The OPEC + meetings are scheduled to begin on Friday, even as crude oil prices staged a recovery which enabled WTI crude to pare some of last Friday’s losses.
Crude oil prices got a boost today from China’s key PMI data. The Caixin Manufacturing PMI was expected to have dropped from last month’s figure of 51.7, but instead came in at 51.8, which also beat market estimates of 51.5. The upbeat data as well as expectations that OPEC may maintain the production limits set some time ago helped crude oil prices gather some upside momentum on Monday.
Adding to the upbeat price moves for today was key data from Russia’s Central Dispatching Department of Fuel Energy Complex, which reported a decrease in Russia’s crude oil exports to 20.916 million tonnes, equivalent to an annualized 4.2% drop in November 2019.
Crude Oil Prices and the OPEC + Meetings
A key point to be raised in the OPEC + meetings is the poor compliance with assigned quota cuts by OPEC members and also by non-OPEC member and key Saudi ally, Russia. Russia has for the most part of the year, continued to pump beyond assigned quotas. The Saudis have had to compensate for this overproduction by reducing its output by almost 700,000 barrels per day.

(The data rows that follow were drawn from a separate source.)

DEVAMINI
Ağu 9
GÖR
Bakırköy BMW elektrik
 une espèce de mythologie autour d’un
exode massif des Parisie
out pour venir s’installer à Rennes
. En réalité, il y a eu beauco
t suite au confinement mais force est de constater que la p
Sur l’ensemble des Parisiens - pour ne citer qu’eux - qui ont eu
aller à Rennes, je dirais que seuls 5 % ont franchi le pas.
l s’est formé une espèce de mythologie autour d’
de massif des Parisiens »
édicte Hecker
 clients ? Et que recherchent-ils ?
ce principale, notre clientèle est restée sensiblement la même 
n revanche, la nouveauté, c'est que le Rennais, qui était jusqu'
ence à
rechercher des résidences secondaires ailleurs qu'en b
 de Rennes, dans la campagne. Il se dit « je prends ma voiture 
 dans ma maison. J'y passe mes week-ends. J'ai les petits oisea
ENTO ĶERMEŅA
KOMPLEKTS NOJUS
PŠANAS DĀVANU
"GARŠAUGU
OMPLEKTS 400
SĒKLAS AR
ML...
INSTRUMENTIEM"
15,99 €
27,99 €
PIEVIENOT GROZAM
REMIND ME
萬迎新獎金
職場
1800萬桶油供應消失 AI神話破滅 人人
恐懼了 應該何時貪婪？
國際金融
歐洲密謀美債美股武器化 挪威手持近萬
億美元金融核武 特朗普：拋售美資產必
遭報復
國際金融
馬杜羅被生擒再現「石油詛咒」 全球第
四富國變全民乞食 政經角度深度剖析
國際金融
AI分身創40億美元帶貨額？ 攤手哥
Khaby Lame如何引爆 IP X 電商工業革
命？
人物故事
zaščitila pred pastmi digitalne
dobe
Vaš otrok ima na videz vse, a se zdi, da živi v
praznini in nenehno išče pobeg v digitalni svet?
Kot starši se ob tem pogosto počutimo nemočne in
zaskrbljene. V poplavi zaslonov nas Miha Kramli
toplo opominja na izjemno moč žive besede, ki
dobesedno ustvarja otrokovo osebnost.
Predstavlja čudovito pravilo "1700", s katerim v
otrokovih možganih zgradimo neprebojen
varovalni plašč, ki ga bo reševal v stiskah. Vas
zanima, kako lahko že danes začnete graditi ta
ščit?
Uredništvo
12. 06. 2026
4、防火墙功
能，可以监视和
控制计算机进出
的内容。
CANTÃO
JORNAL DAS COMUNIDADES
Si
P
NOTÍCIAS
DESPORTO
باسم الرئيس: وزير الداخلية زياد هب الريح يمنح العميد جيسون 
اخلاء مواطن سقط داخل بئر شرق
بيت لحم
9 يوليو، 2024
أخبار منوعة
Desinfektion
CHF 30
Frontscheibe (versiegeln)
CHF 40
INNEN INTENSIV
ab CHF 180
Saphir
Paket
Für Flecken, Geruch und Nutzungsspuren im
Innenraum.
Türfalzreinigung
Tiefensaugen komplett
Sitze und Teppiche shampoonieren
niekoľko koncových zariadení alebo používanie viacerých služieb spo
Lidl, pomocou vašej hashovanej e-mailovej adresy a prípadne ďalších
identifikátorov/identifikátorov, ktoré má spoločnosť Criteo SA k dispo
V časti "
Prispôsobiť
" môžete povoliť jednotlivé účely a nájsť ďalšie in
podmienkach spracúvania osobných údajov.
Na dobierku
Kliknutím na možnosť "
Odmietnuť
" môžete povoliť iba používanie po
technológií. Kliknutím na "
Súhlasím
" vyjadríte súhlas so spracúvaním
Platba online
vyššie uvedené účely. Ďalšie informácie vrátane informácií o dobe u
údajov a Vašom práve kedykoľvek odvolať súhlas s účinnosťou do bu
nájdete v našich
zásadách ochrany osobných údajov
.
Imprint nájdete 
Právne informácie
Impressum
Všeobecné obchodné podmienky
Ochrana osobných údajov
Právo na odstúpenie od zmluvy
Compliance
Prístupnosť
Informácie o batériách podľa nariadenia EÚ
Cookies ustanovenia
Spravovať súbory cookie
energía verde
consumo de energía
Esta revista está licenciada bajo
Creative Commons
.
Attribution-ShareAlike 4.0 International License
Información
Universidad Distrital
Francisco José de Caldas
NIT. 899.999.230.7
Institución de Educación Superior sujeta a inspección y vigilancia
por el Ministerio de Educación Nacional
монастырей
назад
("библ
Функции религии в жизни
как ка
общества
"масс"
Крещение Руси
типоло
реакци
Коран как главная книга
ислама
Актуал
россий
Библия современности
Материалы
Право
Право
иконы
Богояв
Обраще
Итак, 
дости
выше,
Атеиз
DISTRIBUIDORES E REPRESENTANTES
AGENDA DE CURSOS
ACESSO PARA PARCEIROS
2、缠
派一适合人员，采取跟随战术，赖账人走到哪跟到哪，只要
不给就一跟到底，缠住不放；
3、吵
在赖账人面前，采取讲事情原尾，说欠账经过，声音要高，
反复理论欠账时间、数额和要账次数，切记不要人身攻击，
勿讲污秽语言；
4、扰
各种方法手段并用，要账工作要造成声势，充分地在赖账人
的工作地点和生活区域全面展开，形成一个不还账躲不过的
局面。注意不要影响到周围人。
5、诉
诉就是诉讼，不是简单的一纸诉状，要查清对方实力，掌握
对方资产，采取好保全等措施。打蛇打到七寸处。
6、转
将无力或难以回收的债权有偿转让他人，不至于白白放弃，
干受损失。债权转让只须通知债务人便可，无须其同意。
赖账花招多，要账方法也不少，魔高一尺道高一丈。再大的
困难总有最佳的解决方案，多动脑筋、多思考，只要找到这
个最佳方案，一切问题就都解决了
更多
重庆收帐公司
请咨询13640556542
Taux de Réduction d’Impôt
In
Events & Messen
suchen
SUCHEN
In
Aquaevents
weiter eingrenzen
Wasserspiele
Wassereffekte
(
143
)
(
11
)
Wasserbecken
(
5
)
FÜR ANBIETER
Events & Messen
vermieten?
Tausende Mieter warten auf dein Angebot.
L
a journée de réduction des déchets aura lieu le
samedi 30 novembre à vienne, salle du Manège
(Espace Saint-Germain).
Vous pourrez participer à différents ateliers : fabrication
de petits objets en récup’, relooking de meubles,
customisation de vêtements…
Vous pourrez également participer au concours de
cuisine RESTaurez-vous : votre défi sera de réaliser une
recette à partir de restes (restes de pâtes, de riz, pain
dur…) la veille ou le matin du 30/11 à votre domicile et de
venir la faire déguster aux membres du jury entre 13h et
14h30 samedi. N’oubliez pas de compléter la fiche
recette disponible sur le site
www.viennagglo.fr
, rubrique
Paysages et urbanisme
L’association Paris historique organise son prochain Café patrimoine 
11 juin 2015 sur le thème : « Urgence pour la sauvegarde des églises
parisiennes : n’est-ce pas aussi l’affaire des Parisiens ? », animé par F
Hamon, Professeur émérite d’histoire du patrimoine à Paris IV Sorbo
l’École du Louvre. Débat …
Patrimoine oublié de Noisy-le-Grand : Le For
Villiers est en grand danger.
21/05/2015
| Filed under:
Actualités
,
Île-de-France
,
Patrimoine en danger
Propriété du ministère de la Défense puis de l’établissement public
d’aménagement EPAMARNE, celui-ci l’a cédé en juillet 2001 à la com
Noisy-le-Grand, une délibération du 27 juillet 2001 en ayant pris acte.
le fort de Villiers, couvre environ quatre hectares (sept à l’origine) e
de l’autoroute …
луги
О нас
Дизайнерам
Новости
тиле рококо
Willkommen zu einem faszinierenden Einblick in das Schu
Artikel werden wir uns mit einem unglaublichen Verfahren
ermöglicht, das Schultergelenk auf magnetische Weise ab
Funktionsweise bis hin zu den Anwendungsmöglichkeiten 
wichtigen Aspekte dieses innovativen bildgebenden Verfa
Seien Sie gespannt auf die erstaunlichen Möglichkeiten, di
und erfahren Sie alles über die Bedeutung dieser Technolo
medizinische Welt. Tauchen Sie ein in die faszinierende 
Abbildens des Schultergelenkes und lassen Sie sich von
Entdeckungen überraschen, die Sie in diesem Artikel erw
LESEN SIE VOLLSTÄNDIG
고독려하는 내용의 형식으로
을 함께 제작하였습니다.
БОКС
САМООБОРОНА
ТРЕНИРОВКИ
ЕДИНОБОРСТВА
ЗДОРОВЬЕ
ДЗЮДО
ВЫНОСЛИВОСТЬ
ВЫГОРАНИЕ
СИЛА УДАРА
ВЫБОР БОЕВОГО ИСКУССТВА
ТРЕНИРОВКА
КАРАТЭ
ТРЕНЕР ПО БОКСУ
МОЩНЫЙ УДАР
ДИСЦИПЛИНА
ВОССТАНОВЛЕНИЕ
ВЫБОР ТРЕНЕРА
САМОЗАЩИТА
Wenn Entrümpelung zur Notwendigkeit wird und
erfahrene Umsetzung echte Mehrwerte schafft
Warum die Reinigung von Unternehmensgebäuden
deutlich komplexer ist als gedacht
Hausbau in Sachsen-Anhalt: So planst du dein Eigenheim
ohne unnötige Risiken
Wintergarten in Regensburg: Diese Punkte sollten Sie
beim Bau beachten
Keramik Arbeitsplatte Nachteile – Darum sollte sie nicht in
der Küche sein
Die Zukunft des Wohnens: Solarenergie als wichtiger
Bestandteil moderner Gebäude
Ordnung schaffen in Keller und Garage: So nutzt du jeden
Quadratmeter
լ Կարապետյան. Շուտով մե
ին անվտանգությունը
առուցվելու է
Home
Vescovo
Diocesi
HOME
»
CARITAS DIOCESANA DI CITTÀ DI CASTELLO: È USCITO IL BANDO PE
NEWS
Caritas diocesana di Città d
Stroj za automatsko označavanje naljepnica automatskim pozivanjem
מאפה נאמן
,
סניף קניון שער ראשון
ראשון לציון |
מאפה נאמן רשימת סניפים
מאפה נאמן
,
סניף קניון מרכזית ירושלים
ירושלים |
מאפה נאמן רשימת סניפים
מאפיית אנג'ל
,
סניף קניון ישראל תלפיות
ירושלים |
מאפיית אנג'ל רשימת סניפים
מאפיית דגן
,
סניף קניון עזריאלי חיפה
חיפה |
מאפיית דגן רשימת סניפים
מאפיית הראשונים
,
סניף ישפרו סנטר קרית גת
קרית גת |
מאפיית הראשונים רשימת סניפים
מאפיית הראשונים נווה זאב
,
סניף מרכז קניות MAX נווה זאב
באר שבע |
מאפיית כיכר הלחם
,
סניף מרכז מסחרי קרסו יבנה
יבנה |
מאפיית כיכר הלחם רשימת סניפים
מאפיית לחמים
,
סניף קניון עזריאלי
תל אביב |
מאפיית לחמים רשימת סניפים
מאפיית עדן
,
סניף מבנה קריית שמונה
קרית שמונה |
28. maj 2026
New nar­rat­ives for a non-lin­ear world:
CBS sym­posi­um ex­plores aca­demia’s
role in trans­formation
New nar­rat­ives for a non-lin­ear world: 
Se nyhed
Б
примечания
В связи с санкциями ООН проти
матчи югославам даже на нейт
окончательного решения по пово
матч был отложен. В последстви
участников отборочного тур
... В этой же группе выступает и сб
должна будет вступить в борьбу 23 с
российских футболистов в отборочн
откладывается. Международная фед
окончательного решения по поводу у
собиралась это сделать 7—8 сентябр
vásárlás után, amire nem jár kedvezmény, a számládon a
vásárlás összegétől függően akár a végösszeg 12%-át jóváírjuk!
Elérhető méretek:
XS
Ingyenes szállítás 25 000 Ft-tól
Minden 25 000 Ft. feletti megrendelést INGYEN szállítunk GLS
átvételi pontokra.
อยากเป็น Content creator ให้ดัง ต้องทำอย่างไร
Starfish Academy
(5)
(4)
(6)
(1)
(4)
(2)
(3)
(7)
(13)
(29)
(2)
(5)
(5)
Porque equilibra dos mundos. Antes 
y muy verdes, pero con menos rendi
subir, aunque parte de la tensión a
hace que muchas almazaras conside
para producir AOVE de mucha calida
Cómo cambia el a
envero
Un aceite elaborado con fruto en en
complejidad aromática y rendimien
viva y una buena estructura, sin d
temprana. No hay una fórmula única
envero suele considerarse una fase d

However, Saudi Arabia’s new energy minister Prince Abdulaziz bin Salman has indicated that the country would no longer tolerate the situation. He is likely to press errant members on the issue during the meetings.
So far, WTI crude oil price is up, but continues to trade within the ascending channel formation on the daily chart. Today’s price surge bounced off the channel’s trendline (i.e. lower border) and is inching back towards the 58.50 horizontal resistance level. Above this area, the channel’s upper border could come under challenge at the 60.75 price level (March 29 and July 12 highs). The 63.75 price level could also become an important resistance point if price is able to break above 60.75.
On the flip side, a break below the channel’s lower border could lead to a price drop to 55.65, with the 54.20 price level (where the neckline of June 2019’s double bottom is found) also coming into focus. Below this level, the double bottom troughs at 51.50 could become a support target.